Ruling Bars Teen Sniper From Death

malvo sniper trial prison jail sentence CBS/AP

The U.S. Supreme Court ruling Tuesday barring the execution of juvenile killers means Lee Boyd Malvo can no longer face the death penalty for his role in the 2002 Washington sniper case or other slayings around the country.

Malvo, who was 17 at the time of the shootings, has already been convicted and sentenced to life in prison without parole for two of the murders. Prosecutors had planned to try him in other jurisdictions in hopes of obtaining a death sentence.

But, as CBS News Justice Department Correspondent Jim Stewart reports, Malvo and his prosecutors got news within hours of the high court's decision.

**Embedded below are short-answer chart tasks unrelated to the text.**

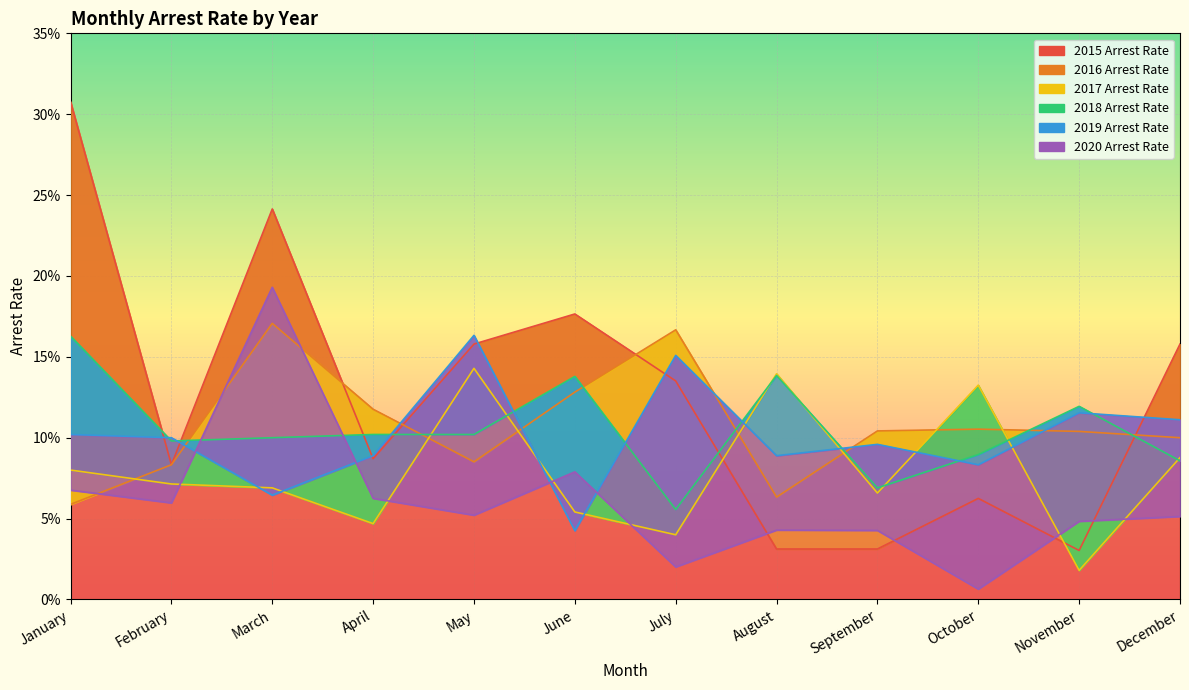

Reading left to right, extract all data points from this chart.

2015 Arrest Rate: 0.3	0.1	0.2	0.1	0.2	0.2	0.1	0.0	0.0	0.1	0.0	0.2
2016 Arrest Rate: 0.1	0.1	0.2	0.1	0.1	0.1	0.2	0.1	0.1	0.1	0.1	0.1
2017 Arrest Rate: 0.1	0.1	0.1	0.0	0.1	0.1	0.0	0.1	0.1	0.1	0.0	0.1
2018 Arrest Rate: 0.2	0.1	0.1	0.1	0.1	0.1	0.1	0.1	0.1	0.1	0.1	0.1
2019 Arrest Rate: 0.1	0.1	0.1	0.1	0.2	0.0	0.2	0.1	0.1	0.1	0.1	0.1
2020 Arrest Rate: 0.1	0.1	0.2	0.1	0.1	0.1	0.0	0.0	0.0	0.0	0.0	0.1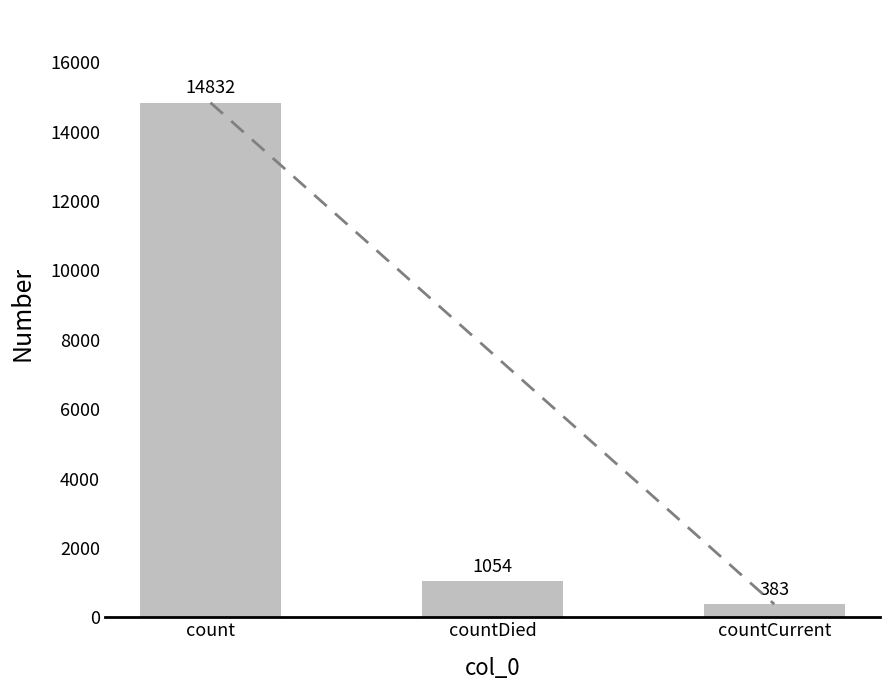

What is the ratio of the value at countDied to the value at countCurrent?

2.8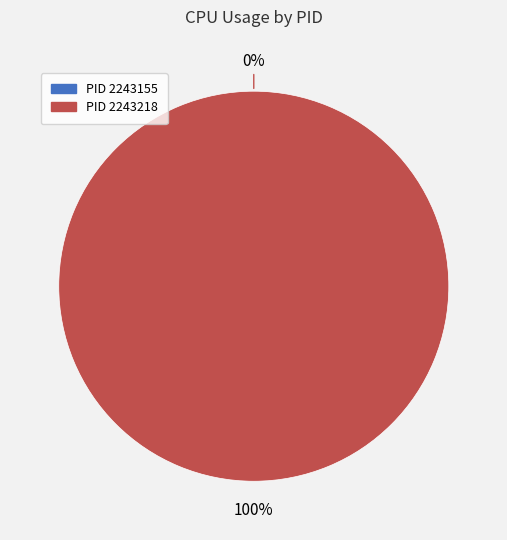

To the nearest percent, what is the average slice percentage?

50%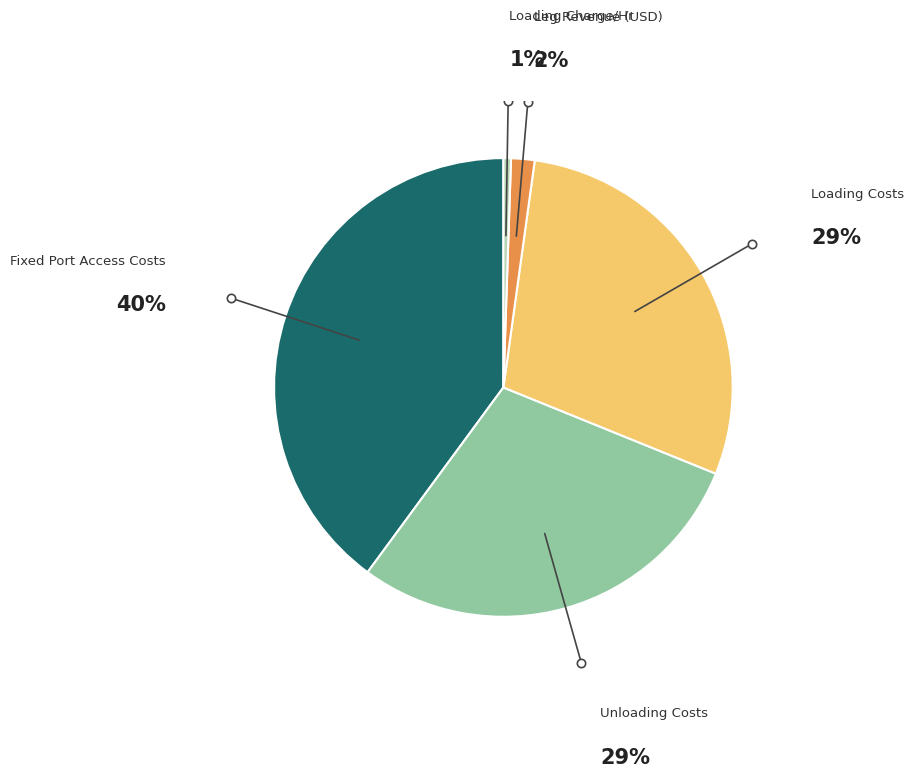

The Fixed Port Access Costs slice represents 40% of the pie. True or false?

True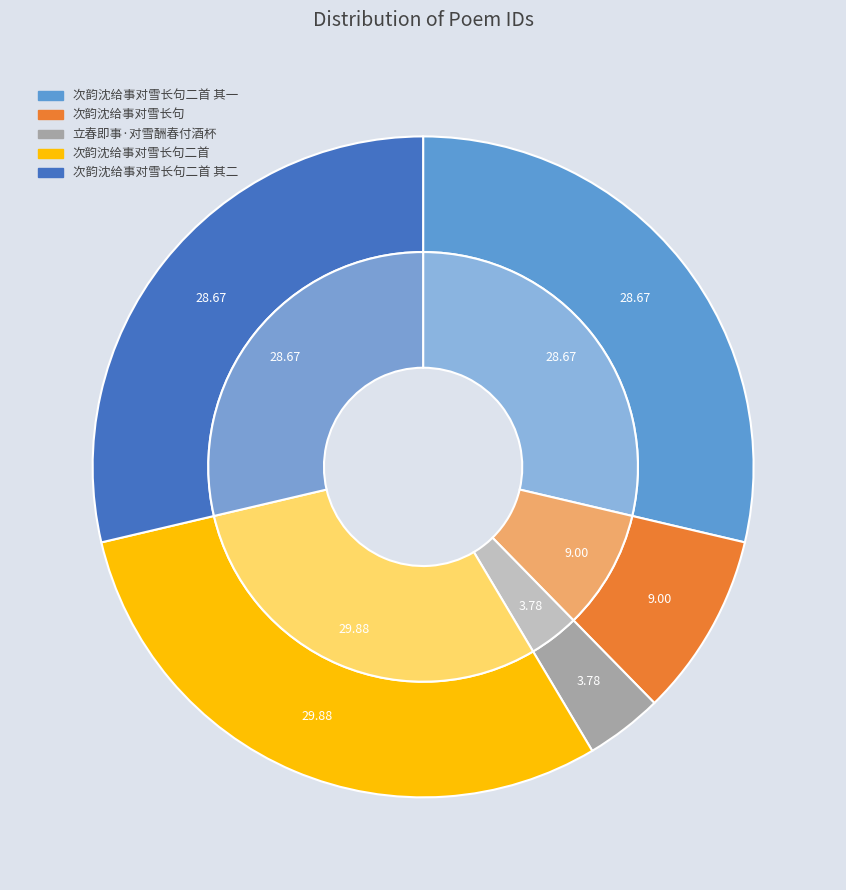

Does any single category account for the majority?

No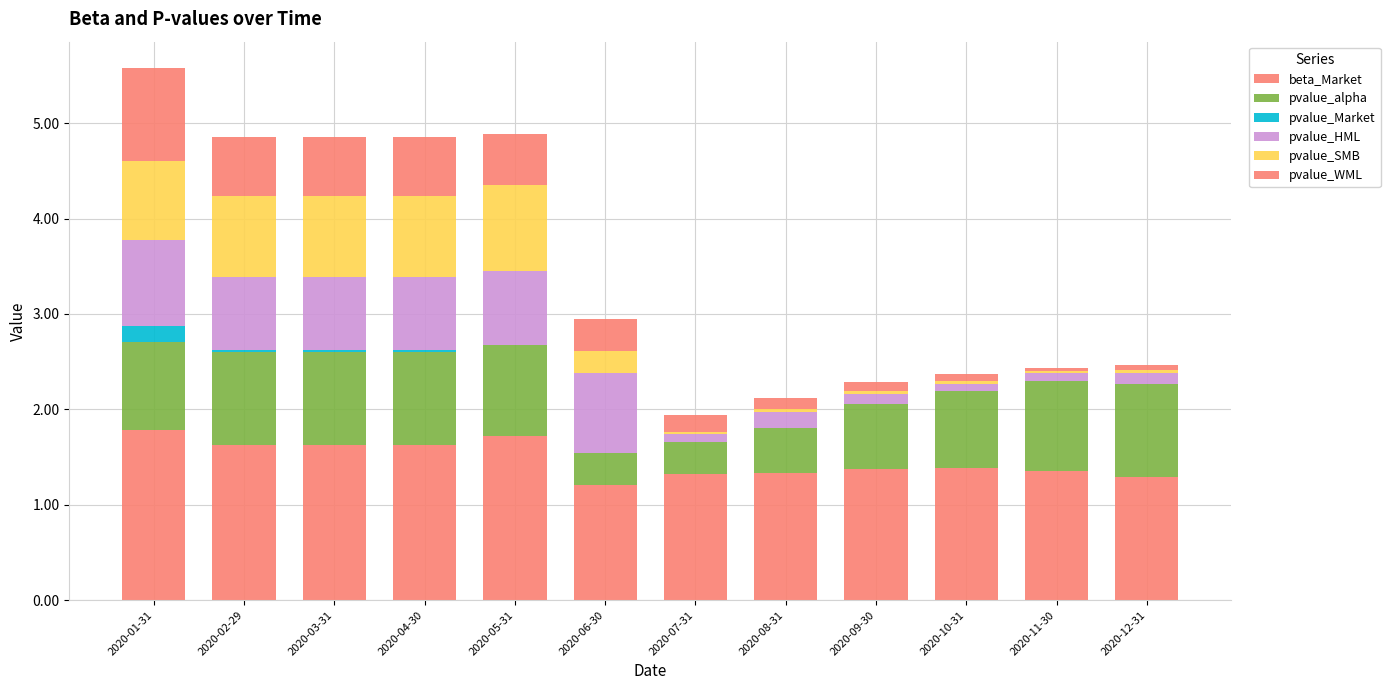

What is the sum of all beta_Market values?

17.7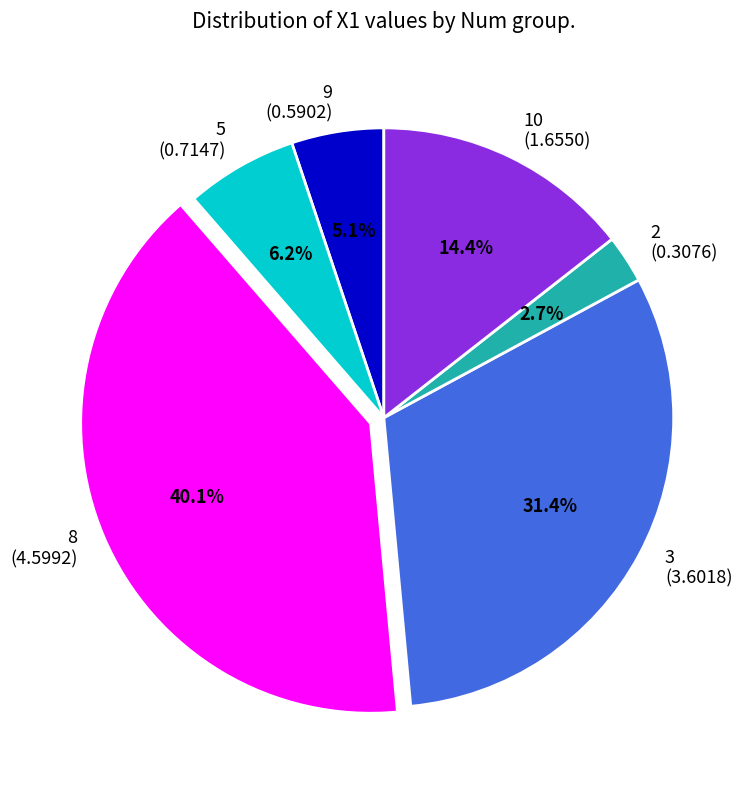

Does 9 represent more than half of the total?

No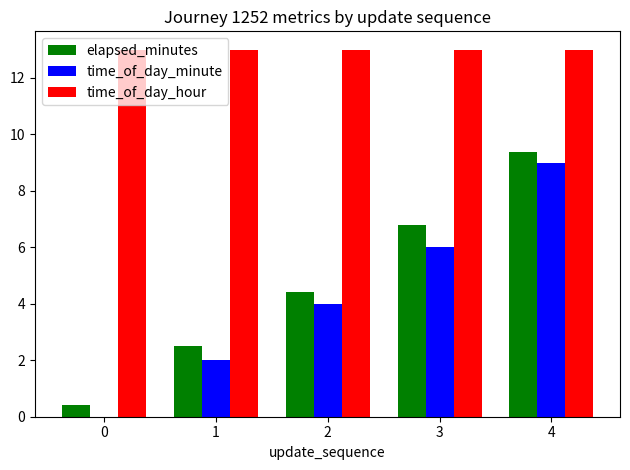

The value of time_of_day_minute at 2 is 4.0. True or false?

True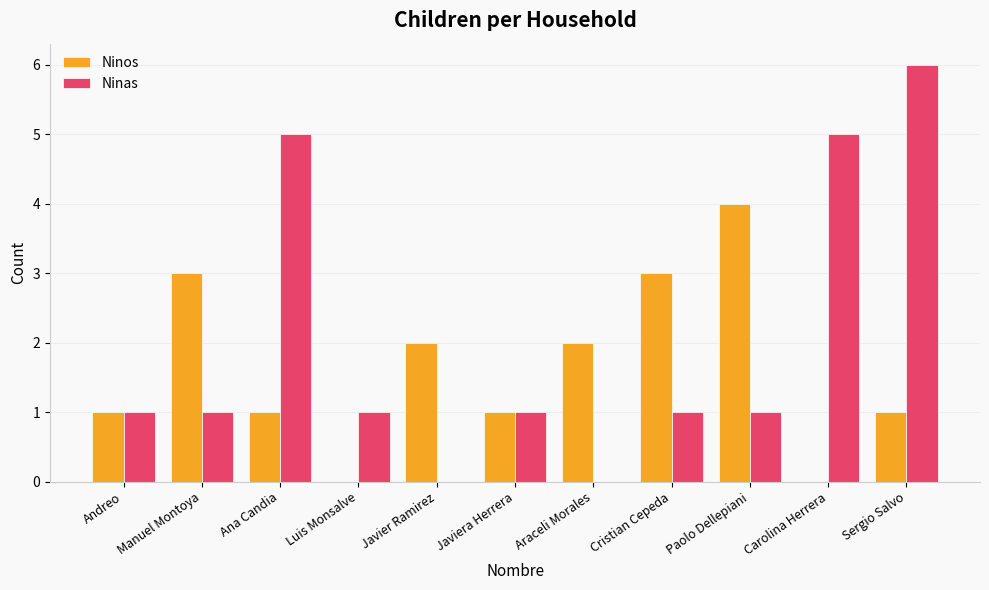

True or false: Ninas has a value of 3 at Ana Candia.

False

Bowing to the inevitable, prosecutors say there is no point in going forward with his death-penalty trial now.

However, Prince William County Commonwealth's Attorney Paul Ebert said that in light of the ruling, he would not pursue another conviction against Malvo.

"I see no need to go to the expense and the trouble," Ebert said.

Malvo also faced the possibility of a death sentence in Alabama and Louisiana, where he and accomplice John Allen Muhammad are charged with other slayings. It was not immediately clear whether those cases would still go forward.

Muhammad is already on death row in Virginia.

Malvo was convicted in Fairfax County in 2003 of murdering FBI analyst Linda Franklin in one of the 10 sniper killings over a three-week span in Maryland, Virginia and Washington, D.C.

In October, Malvo pleaded guilty to a slaying in Spotsylvania County; prosecutors agreed in return not to pursue the death penalty there. He was given another life sentence.

Virginia had been chosen to prosecute Malvo first because it permitted the death penalty for 17-year-olds, while Maryland did not.

The ruling Tuesday also means that Malvo, now 20, is free to give a full account of his crimes without fear of additional punishment. His lawyers have hinted that Malvo might be willing to come clean if the death penalty were no longer an option.

Cheryll Witz, whose father was fatally shot on an Arizona golf course in 2002, is hoping Malvo will now confess to that crime. Malvo and Muhammad have long been suspects in the slaying of Jerry Taylor, but authorities have not charged the pair for lack of evidence.

"I want him to say if he killed my father," Witz said in a telephone interview. "Until you have a definitive answer, you don't have closure."